Econ 101: How to Solve the Valley’s Housing Crisis

Photo Credit: ASU News

I believe that we have a pretty sophisticated readership here, a subscriber base of highly educated people. As such, I assume many of you who are reading this have taken an Economics class or two.

If you haven’t, I’ll explain one very simple principle: supply versus demand. Simply put, when supply of a good or service remains steady but demand increases, the price of that good or service will increase. Also, when demand holds steady but supply decreases, the price will also increase. But let’s look at the reverse; what if you want price to decrease? Well that will happen if either demand decreases, or supply increases.

Now let’s consider a problem that is playing out through households around the Valley at the moment: housing costs, and more specifically, rent costs. More and more, people across ideological spectrums are realizing that the recent rises in rent prices are unsustainable and are having a seriously negative impact on everyday people.
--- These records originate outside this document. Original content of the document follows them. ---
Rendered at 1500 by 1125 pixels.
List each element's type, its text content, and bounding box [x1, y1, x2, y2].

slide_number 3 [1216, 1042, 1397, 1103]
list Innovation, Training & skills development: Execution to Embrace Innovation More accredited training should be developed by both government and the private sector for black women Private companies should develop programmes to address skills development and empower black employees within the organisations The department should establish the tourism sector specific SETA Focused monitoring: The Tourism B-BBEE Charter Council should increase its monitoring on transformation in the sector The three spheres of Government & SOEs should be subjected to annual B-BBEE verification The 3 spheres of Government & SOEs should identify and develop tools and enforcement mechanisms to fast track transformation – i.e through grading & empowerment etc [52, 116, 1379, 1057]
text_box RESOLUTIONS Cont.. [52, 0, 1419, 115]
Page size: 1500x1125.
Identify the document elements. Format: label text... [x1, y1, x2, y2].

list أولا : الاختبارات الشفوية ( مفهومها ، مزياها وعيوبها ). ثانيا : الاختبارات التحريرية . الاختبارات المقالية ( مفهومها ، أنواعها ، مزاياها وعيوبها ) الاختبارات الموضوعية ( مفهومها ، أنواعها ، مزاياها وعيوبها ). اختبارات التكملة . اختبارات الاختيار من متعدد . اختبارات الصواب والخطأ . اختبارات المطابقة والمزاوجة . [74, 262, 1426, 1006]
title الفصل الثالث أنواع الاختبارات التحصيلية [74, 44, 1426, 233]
And the AZ Department of Housing agrees, saying that we need an additional 270,000 homes to prevent the problem from becoming a full-blown crisis.
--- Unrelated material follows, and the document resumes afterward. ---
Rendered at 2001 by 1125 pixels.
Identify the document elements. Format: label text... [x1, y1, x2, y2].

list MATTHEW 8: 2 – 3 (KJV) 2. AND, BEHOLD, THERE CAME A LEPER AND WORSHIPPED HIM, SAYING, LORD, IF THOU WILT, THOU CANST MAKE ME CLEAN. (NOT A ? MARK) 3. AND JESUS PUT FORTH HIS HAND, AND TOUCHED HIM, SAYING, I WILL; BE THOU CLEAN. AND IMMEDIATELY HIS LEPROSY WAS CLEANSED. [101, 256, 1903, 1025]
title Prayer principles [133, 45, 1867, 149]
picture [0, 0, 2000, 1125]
So why is this so hard? The answer is that we need to build, build, build. If only it was that easy however; anyone who has ever worked in development, has been to city council meetings, or understands lobbying knows that the citizenry will rile themselves into a fervor over nearly any development project. NIMBYism is a well known practice, but it has spread into NIYBYEism: Not In Your Back Yard Either. The thrill of having an impact clouds the reasonable judgment of most people, and people will organize against nearly any project.
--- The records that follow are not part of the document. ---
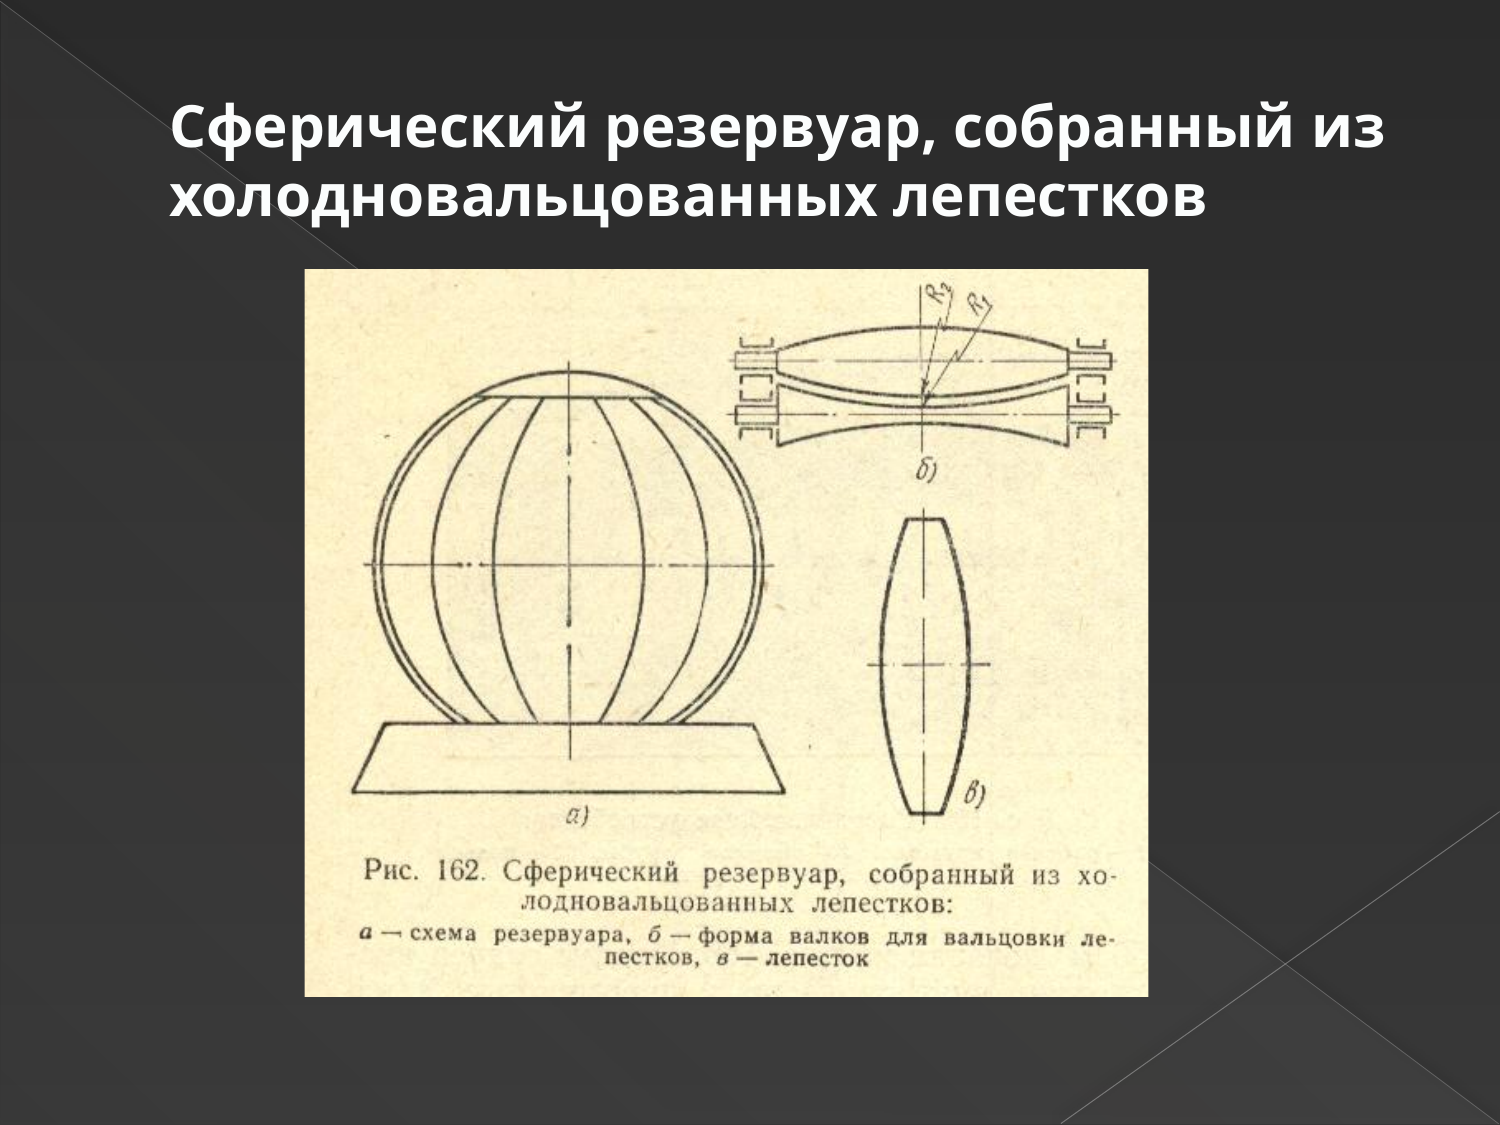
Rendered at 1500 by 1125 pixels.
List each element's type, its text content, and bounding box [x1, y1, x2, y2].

title Сферический резервуар, собранный из холодновальцованных лепестков [75, 43, 1425, 274]
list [304, 269, 1149, 997]
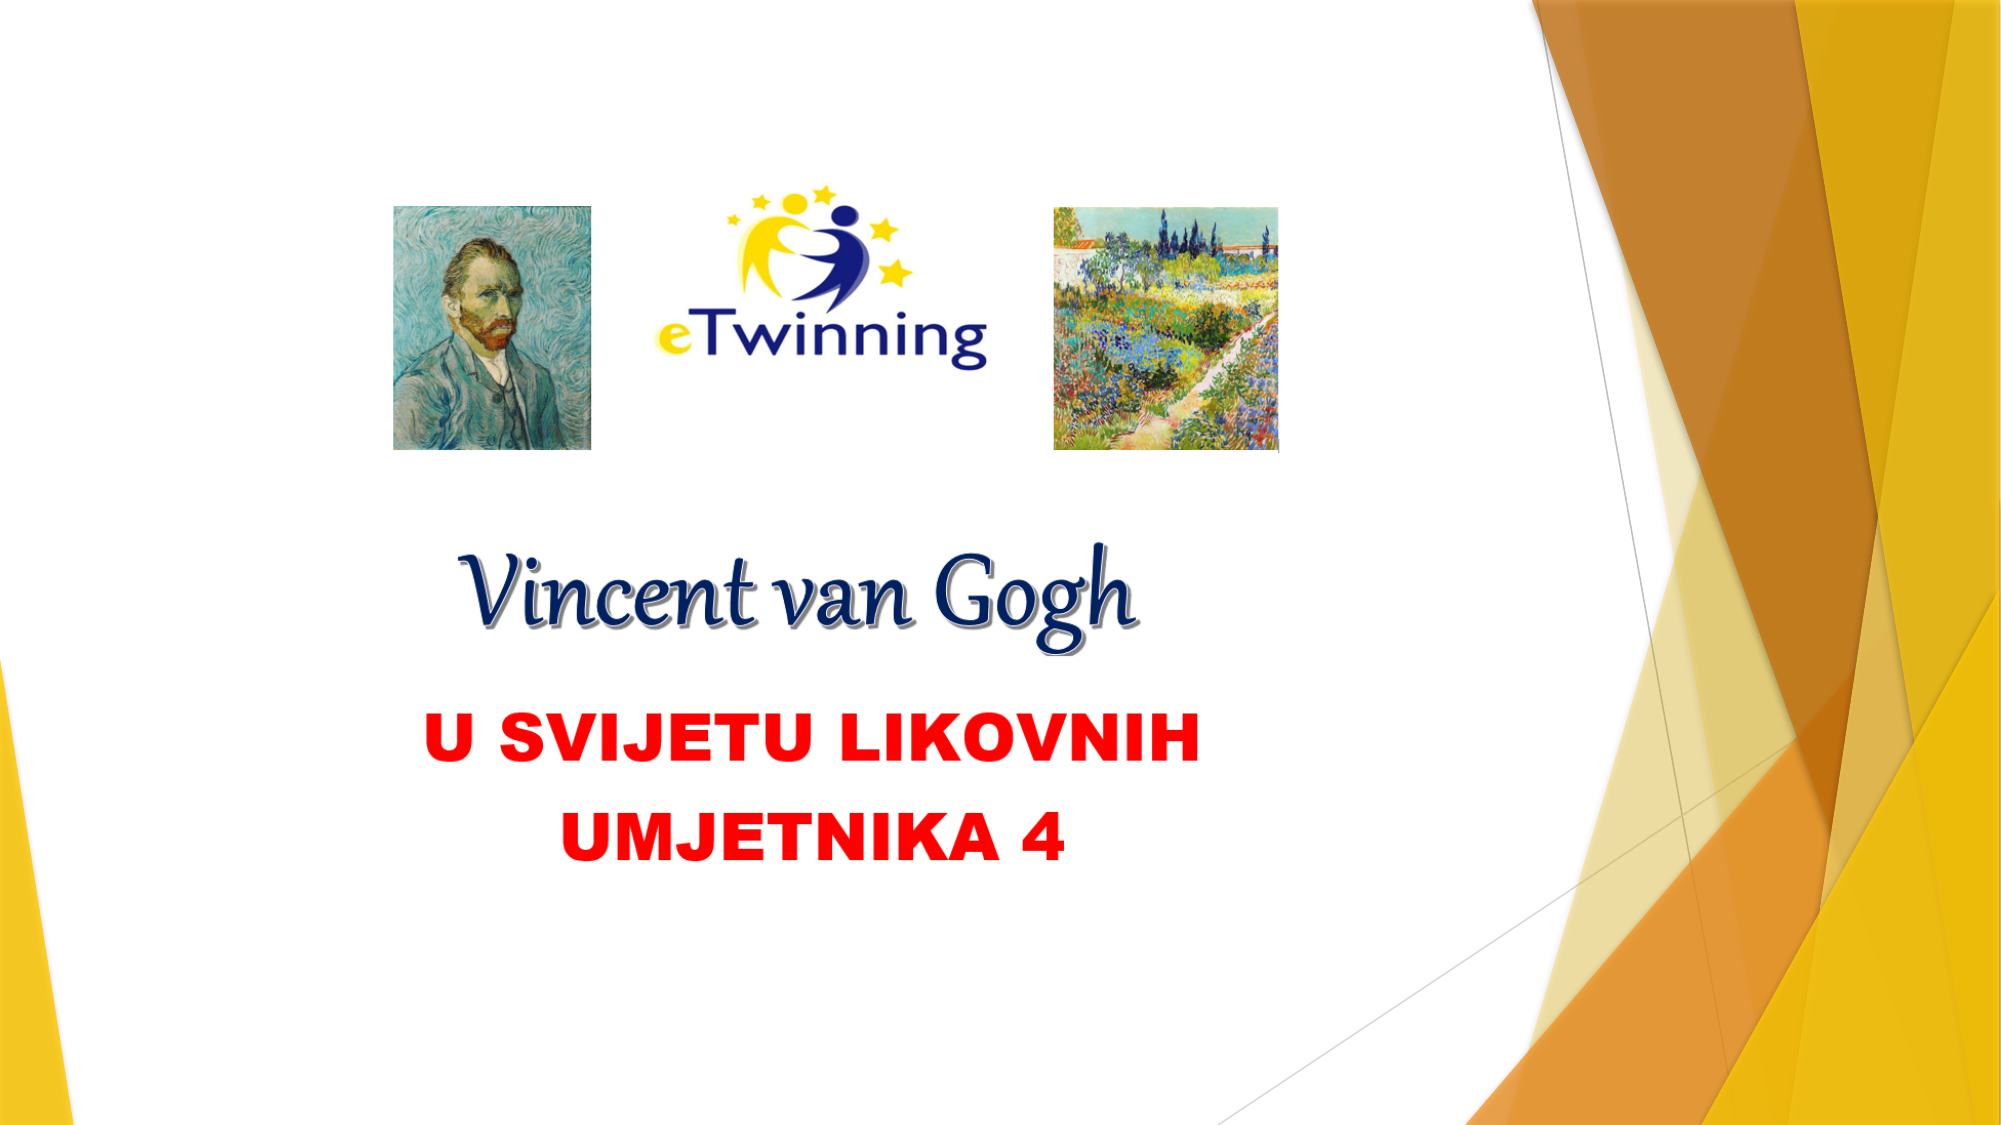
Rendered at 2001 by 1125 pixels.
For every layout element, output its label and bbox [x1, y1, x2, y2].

list [341, 161, 1307, 897]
In the words of Michael Jordan in an anti-drug PSA that most people under the age of 40 know: Stop. Get some help.

We must build more housing options, and that means that some may be in your neighborhood. Obviously having some standards are still important, and numerous stakeholders should be heard. But it’s about time that lawmakers and activists meet developers halfway. In Scottsdale, numerous projects have made concessions at the requests of citizens and the City Council, only be told that it’s not enough. It’s never enough.

We must stop this insanity, and we do that by building. It may be in your neighborhood, and THAT’S ALRIGHT. Reasonably priced housing means more expendable income for everyone and a better economy. It’s long past time that we stop looking for reasons to reject housing developments, and look for places where we can agree and work together, instead of simply saying No.